>> BEGIN
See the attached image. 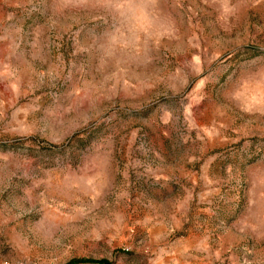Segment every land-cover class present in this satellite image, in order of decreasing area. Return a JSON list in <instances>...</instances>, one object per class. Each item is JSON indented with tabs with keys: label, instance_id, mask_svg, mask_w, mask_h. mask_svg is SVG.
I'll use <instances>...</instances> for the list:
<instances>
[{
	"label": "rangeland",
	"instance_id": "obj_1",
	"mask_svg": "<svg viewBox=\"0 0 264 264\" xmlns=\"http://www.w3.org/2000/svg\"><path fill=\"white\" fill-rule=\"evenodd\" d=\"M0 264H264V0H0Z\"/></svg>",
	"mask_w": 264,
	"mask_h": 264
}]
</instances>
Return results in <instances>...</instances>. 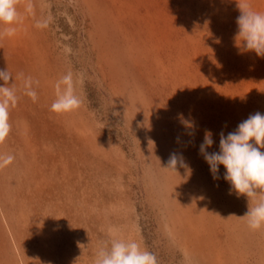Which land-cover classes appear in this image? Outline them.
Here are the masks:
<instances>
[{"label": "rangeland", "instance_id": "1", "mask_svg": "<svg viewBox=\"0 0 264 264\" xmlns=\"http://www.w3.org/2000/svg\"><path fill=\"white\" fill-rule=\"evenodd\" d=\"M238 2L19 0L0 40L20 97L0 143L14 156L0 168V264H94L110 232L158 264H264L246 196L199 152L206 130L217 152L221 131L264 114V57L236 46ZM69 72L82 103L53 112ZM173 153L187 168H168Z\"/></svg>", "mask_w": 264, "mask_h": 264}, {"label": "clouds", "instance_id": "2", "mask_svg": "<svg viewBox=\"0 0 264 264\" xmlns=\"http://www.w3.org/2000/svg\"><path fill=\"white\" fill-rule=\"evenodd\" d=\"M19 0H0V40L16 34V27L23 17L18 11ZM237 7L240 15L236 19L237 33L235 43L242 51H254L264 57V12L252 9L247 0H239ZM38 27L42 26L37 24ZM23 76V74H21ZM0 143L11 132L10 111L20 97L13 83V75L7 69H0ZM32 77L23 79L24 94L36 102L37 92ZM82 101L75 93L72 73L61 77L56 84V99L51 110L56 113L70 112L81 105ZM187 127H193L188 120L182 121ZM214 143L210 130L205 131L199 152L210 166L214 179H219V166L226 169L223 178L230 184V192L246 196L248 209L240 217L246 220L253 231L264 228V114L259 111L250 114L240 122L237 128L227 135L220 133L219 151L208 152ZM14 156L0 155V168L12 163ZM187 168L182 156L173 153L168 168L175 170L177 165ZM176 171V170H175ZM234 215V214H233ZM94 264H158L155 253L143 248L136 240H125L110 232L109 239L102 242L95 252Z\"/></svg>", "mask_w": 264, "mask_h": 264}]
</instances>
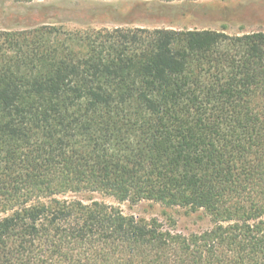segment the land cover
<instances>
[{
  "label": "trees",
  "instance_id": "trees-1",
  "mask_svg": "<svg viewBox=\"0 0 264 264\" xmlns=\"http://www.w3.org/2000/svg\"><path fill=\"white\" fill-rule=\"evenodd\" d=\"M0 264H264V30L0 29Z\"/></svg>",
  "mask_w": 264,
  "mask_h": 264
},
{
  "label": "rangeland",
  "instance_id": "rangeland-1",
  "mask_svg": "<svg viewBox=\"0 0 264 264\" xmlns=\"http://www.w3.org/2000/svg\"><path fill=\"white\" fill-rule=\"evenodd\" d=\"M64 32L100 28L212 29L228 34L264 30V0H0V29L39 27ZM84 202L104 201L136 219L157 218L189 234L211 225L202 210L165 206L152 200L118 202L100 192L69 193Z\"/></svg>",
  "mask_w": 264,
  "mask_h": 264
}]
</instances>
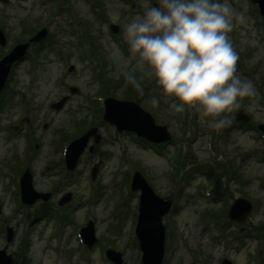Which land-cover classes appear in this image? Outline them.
>> END
*Stated exercise*. Could you return everything from the line containing "segment the land cover" down to the end of the records, word for word and without the pictures?

*Answer to this task*.
segment the land cover
<instances>
[{
  "label": "trees",
  "instance_id": "trees-1",
  "mask_svg": "<svg viewBox=\"0 0 264 264\" xmlns=\"http://www.w3.org/2000/svg\"><path fill=\"white\" fill-rule=\"evenodd\" d=\"M0 264H264V30L0 29Z\"/></svg>",
  "mask_w": 264,
  "mask_h": 264
},
{
  "label": "rangeland",
  "instance_id": "rangeland-1",
  "mask_svg": "<svg viewBox=\"0 0 264 264\" xmlns=\"http://www.w3.org/2000/svg\"><path fill=\"white\" fill-rule=\"evenodd\" d=\"M64 32L100 28L212 29L228 34L264 30V0H0V29L39 27ZM84 202L104 201L136 219L157 218L189 234L211 225L202 210L165 206L152 200L118 202L100 192L69 193Z\"/></svg>",
  "mask_w": 264,
  "mask_h": 264
}]
</instances>
Which land-cover classes appear in this image? Outline them.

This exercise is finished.